You can query local and distributed file systems, Hive, HBase data, complex data, INFORMATION SCHEMA, and system tables as described in the subtopics of this section.

The query specifies the data source location and includes data casting.

Specifying the Data Source Location

The optional USE statement runs subsequent queries against a particular storage plugin. The USE statement typically saves typing some of the storage plugin information in the FROM statement. If you omit the USE statement, specify a storage plugin, such as dfs, and optionally a workspace, such as default, and a path to the data source using dot notation and back ticks. For example:

dfs.`default`.`/Users/drill-user/apache-drill-1.1.0/log/sqlline_queries.json`;

Casting Data

In some cases, Drill converts schema-less data to correctly-typed data implicitly. In this case, you do not need to cast the data to another type. The file format of the data and the nature of your query determines the requirement for casting or converting.
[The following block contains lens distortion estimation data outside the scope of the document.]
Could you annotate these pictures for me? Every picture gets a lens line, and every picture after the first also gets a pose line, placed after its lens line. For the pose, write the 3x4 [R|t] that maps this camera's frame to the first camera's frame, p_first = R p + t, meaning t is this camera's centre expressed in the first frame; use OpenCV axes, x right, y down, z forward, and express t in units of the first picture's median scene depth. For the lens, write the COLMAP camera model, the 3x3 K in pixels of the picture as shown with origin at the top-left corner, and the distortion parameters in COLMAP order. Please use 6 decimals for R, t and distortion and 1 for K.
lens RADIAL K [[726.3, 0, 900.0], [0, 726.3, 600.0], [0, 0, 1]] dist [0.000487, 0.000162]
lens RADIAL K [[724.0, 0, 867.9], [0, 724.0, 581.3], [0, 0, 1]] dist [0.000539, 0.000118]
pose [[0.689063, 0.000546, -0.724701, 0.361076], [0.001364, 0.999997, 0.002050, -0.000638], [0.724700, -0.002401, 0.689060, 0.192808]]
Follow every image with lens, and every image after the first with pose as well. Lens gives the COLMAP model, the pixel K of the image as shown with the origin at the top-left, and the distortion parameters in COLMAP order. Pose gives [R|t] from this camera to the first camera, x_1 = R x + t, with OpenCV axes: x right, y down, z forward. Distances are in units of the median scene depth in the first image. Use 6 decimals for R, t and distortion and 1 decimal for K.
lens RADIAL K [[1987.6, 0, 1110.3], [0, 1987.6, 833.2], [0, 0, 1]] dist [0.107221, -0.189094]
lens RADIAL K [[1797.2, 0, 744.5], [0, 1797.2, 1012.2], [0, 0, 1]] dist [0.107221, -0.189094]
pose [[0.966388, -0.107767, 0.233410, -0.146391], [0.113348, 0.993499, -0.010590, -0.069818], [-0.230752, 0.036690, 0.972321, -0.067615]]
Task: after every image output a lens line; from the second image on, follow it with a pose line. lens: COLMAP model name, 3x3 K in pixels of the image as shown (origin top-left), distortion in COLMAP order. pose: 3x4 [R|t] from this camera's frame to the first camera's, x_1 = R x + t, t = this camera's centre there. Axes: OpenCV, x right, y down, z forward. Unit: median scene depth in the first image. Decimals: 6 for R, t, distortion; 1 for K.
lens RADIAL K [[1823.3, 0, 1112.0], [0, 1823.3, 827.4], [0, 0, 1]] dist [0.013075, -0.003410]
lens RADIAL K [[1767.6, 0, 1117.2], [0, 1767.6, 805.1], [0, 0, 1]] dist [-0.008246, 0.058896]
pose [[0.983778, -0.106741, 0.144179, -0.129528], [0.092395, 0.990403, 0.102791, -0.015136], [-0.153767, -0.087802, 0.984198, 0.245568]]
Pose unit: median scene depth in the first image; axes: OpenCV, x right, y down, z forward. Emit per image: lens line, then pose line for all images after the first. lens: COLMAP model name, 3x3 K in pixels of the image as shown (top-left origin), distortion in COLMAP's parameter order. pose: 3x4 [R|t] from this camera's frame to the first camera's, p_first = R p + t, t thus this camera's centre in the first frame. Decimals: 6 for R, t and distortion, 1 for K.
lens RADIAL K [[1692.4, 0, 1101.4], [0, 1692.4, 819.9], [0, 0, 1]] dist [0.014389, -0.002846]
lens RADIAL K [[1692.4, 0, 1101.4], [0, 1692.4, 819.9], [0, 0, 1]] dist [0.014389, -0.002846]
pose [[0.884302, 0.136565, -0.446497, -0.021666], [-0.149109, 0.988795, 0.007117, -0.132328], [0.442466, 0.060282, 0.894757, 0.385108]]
Differences in casting depend on the data source.

For example, you have to cast a string "100" in a JSON file to an integer in order to apply a math function or an aggregate function.

To query HBase data using Drill, convert every column of an HBase table to/from byte arrays from/to an SQL data type as described in the section "Querying HBase". Use CONVERT_TO or CONVERT_FROM functions to perform conversions of HBase data.

Troubleshooting Queries

In addition to testing queries interactively in the Drill shell, and examining error messages, use the EXPLAIN command to analyze errors and troubleshoot queries that do not run. For example, if you run into a casting error, the query plan text may help you isolate the problem.

0: jdbc:drill:zk=local> !set maxwidth 10000
0: jdbc:drill:zk=local> explain plan for select ... ;

Drill shell commands include the !set <set variable> <value> to increase the default text display (number of characters). By default, most of the plan output is hidden.

Query Syntax Tips

Remember the following tips when querying data with Drill:

  • Include a semicolon at the end of SQL statements, except when you issue a Drill shell command.
    Example:!set maxwidth 10000`
  • Use backticks around keywords, special characters, and identifiers that SQL cannot parse, such as the keyword default and a path that contains a forward slash character: Example: SELECT * FROM dfs.`default`.`/Users/drilluser/apache-drill-1.1.0/sample-data/nation.parquet`;
  • When selecting all (SELECT *) schema-less data, the order of returned columns might differ from the stored order and might vary from query to query.